(Beginning of Page text)
7 2.3.1 Crime statistics Official crime statistics produced by the police, prisons, and courts are the main quantitative indicators of crime that are commonly available in most societies (CLEEN 2004). Such statistics are based on crimes reported to the police by the public and members of the police themselves. In Swaziland, crime offences are recorded (manually) in books such as the “Register of Crimes and Contraventions Investigated” at the local police stations. These documents are bulky and can accommodate data on crimes committed for as many as five months at a time, depending obviously on the frequency of incidents reported. In these registers, some of the information recorded includes: •
Record number of incident
•
Type of crime committed
•
Location of occurrence
•
Date of occurrence
•
Time of occurrence (estimated)
(End of Page text)
Task directions:
Answer these questions from the crime statistics text:
(a) Which three bodies produce official crime statistics?
(b) In Swaziland, what register are crime offences recorded in at local police stations?
(c) Up to how many months of crimes can one such register hold?
(Beginning of Given records)
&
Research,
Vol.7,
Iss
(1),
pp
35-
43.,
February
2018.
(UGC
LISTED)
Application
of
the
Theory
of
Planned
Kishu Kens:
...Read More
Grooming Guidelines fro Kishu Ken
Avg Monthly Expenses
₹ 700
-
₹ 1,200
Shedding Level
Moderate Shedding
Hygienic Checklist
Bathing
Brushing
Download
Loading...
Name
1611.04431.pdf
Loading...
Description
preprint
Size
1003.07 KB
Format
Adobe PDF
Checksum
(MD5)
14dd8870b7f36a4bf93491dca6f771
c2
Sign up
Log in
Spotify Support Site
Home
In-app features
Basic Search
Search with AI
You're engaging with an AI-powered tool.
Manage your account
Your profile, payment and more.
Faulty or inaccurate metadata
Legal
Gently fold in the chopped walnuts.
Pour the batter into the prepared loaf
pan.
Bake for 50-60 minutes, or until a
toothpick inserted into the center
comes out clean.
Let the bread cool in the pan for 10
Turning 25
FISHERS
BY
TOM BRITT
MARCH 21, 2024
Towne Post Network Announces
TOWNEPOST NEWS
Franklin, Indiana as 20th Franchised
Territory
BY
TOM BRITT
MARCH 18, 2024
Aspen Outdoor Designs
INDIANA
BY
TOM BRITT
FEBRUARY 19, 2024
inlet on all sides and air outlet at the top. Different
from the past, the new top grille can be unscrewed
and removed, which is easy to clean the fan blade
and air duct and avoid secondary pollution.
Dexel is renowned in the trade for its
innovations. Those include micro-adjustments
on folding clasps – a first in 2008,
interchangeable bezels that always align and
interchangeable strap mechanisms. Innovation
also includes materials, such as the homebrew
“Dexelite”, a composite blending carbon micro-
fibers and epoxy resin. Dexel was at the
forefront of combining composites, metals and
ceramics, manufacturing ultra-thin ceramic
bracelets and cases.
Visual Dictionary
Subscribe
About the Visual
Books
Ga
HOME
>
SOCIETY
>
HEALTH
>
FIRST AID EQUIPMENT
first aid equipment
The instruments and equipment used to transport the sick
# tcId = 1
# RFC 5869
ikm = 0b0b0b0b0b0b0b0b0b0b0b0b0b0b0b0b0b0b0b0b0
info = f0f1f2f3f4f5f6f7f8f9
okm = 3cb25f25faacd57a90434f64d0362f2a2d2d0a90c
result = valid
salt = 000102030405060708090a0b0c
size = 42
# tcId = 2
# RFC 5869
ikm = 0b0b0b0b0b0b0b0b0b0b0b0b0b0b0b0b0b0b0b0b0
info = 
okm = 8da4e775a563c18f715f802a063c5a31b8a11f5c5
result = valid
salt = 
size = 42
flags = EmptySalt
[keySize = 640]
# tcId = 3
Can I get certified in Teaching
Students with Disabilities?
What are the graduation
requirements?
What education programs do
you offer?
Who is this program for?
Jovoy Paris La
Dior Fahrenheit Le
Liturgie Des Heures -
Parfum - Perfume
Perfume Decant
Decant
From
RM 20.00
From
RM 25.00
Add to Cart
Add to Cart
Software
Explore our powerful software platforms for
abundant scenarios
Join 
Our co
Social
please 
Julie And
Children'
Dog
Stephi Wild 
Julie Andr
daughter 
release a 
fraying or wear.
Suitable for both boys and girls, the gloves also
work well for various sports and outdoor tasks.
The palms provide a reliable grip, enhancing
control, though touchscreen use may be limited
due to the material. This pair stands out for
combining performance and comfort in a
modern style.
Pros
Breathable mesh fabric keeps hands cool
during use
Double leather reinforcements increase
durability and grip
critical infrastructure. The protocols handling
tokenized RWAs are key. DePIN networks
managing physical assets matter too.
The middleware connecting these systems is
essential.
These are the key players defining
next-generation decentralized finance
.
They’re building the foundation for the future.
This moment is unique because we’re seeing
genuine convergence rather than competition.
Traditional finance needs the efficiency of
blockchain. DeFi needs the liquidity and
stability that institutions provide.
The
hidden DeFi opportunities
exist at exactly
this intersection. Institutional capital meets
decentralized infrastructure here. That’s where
(End of Given records)
Your solution:
(a) The police, prisons, and courts.
(b) The “Register of Crimes and Contraventions Investigated”.
(c) As many as five months.